Authored by craig.topper on Jul 3 2020, 11:06 PM.

Details

Summary

Probably not super important since there are no real CPUs with
avx512vl and not avx512bw. But vpternlog should be better than
vblendvb.

I do wonder if we should use vpternlog even with BWI. We
currently use vblendmb or vpblendmw by putting the mask into a GPR
and moving it to a k-register. But I don't think we hoist the
GPR to k-register copy in machine LICM. Using VPTERNLOG would use
a constant pool load, but has the advantage that we're pretty good
at hoisting and rematerializing those.

Diff Detail

Event Timeline

craig.topper created this revision.Jul 3 2020, 11:06 PM
Herald added a project: Restricted Project. · View Herald TranscriptJul 3 2020, 11:07 PM
Herald added a subscriber: hiraditya. · View Herald Transcript
RKSimon accepted this revision.Jul 4 2020, 12:21 AM

LGTM - but as you said this doesn't tend to occur in the real world - but I guess somebody might decide to disable avx512bw for "reasons".....

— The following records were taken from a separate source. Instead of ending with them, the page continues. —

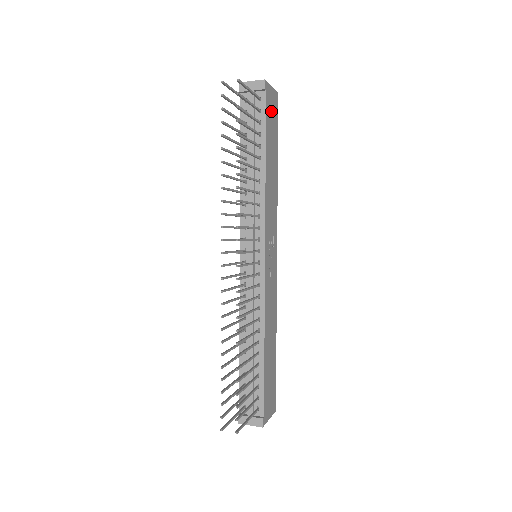
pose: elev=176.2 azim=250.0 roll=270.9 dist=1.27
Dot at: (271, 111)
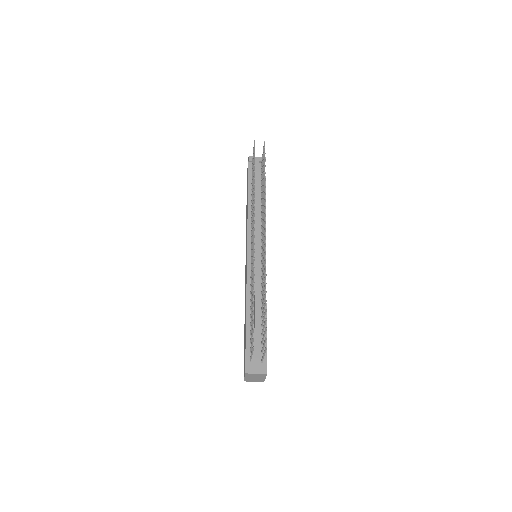
Dot at: occluded
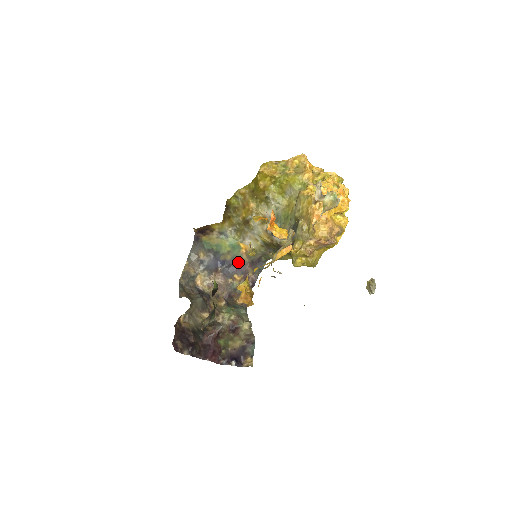
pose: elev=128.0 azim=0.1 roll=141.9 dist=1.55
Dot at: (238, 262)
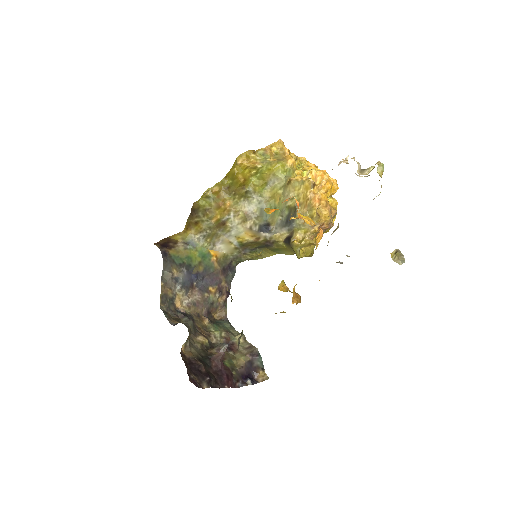
Dot at: (211, 272)
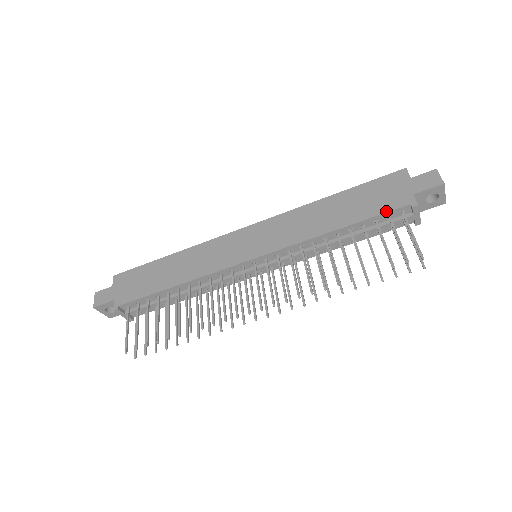
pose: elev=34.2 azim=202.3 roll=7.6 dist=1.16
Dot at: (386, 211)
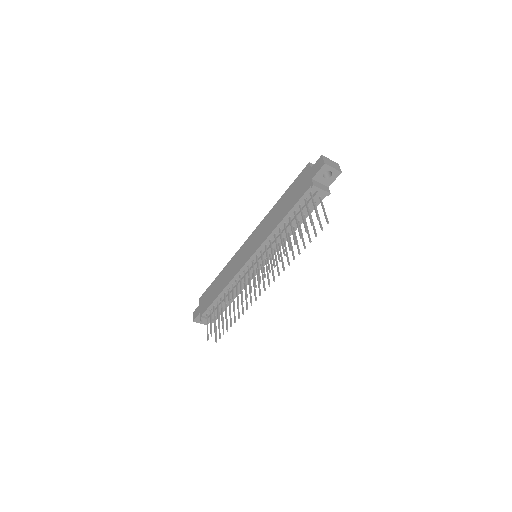
Dot at: (300, 197)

This revision is now accepted and ready to land.Jul 4 2020, 12:21 AM

Thanks Simon. Thoughts on whether we should do this with BWI too? I think the bit blend would also work better with shuffle combining?

RKSimon added a comment.EditedJul 4 2020, 3:47 AM

Thanks Simon. Thoughts on whether we should do this with BWI too? I think the bit blend would also work better with shuffle combining?

Yes, my only concern is that currently we don't anything to combine variable select patterns OTHER than bit blend - ternlog/vselect are neither handled as faux shuffles or combined to at the moment which they probably need to be.

This revision was automatically updated to reflect the committed changes.